-- DIRECTIVE A --
Write out everything in the records from the very first line down through the line that contains "scientific name: Gambusia affinis".

*** PROVIDED TEXT ***

Manufacturing is moving rapidly away from an environment characterized by mass-production techniques which existed to serve a mass-consumption consumer appetite. Instead, the environment is changing to one where more diversified consumer appetites are driving radically more diversified production technologies.

Moreover, advancements in transportation and communication have created a truly global marketplace. There's a continuing rise of manufacturing even in what we've traditionally thought of as "nonindustrial" countries. The result is that in global business, nations are interlocked through a complex array of economic and corporate alliances as never before. My company is one such alliance - a global joint venture between General Electric and Japan's Fanuc with four operating subsidiaries around the world.

In that kind of an environment, it is said that time is today's competitive weapon of choice. For manufacturers, the key question is, "How do we achieve shorter design and manufacturing cycles, and simultaneously deal with rapid new product introduction cycles, thereby getting to market faster and gaining competitive advantage?"

Design the process first

One approach is to remove the barriers between design and manufacturing. Many companies are implementing concurrent product and process design disciplines. Some are now going so far as to say "design the flexible manufacturing process first; then design the product."

As more and more computerization is applied to product design and production machinery, many companies are moving away from mere process mechanization toward true process automation. With "time" as the manufacturers' most potent competitive weapon, an automated "art-to-part" approach, coupled with flexible manufacturing facilities, can dramatically shrink product introduction cycles.

***

-- DIRECTIVE B --
According to the text on manufacturing, which two companies formed the global joint venture that the writer's company is?

*** MATERIAL SUPPLIED ***

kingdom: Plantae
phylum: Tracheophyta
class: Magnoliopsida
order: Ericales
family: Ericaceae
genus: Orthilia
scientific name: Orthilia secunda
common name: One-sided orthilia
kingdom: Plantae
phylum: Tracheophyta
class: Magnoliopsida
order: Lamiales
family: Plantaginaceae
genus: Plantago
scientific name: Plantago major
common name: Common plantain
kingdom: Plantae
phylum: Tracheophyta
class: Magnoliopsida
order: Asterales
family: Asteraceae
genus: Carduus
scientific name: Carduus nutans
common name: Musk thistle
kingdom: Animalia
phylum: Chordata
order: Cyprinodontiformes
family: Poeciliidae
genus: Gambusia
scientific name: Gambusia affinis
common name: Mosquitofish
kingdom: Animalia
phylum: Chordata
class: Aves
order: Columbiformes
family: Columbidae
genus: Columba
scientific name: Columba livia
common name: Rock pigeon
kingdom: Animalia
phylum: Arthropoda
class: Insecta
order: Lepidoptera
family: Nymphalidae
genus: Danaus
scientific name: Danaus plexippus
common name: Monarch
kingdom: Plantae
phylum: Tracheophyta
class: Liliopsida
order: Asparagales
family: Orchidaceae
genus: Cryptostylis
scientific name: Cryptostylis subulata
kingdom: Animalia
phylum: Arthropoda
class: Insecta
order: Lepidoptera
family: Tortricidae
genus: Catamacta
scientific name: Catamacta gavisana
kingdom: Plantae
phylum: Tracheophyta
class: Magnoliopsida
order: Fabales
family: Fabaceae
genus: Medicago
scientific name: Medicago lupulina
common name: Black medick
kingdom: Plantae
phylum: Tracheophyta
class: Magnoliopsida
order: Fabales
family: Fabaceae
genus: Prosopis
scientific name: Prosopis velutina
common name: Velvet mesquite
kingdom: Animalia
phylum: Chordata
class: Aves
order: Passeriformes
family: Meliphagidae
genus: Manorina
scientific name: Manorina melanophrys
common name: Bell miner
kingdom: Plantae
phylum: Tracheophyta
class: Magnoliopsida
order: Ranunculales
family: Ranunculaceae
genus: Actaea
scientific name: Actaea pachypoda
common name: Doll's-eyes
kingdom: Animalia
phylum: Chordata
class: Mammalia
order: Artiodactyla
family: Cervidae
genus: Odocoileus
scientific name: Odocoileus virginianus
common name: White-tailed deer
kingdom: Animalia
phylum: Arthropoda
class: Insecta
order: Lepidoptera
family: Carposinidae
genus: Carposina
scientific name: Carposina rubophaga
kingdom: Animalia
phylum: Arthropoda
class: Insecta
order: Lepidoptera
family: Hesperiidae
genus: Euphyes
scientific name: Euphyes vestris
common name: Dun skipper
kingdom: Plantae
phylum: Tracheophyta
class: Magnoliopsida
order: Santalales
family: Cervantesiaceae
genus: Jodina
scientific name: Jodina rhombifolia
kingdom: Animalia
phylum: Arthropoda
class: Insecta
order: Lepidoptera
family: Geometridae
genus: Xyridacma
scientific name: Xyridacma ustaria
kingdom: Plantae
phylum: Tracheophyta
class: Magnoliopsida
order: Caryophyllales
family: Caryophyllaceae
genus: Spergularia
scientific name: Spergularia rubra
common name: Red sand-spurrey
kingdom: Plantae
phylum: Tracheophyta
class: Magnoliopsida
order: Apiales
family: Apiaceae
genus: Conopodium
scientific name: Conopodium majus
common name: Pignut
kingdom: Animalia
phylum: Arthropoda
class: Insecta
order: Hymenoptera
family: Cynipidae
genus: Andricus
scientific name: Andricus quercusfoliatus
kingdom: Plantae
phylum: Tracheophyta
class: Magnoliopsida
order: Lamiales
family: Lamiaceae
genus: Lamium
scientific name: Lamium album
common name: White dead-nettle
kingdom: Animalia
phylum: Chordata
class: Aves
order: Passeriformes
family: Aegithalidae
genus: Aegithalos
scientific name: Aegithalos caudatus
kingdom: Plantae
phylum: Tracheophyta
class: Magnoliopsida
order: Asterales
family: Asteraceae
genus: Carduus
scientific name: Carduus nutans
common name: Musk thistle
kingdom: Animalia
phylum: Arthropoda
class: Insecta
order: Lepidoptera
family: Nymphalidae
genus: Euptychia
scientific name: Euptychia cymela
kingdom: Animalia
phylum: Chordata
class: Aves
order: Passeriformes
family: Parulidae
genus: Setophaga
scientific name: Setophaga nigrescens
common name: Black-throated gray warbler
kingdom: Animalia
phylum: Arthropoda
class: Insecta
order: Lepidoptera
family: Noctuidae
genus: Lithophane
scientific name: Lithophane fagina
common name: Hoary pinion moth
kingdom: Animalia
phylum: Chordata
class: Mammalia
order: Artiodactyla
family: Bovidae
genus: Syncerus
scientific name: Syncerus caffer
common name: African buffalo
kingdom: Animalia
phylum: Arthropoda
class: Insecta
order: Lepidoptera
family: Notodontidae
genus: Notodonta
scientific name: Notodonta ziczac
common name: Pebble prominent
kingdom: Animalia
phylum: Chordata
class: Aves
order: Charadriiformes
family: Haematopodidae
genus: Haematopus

***

-- EXERCISE ANSWER A --
kingdom: Plantae
phylum: Tracheophyta
class: Magnoliopsida
order: Ericales
family: Ericaceae
genus: Orthilia
scientific name: Orthilia secunda
common name: One-sided orthilia
kingdom: Plantae
phylum: Tracheophyta
class: Magnoliopsida
order: Lamiales
family: Plantaginaceae
genus: Plantago
scientific name: Plantago major
common name: Common plantain
kingdom: Plantae
phylum: Tracheophyta
class: Magnoliopsida
order: Asterales
family: Asteraceae
genus: Carduus
scientific name: Carduus nutans
common name: Musk thistle
kingdom: Animalia
phylum: Chordata
order: Cyprinodontiformes
family: Poeciliidae
genus: Gambusia
scientific name: Gambusia affinis

-- EXERCISE ANSWER B --
General Electric and Japan's Fanuc.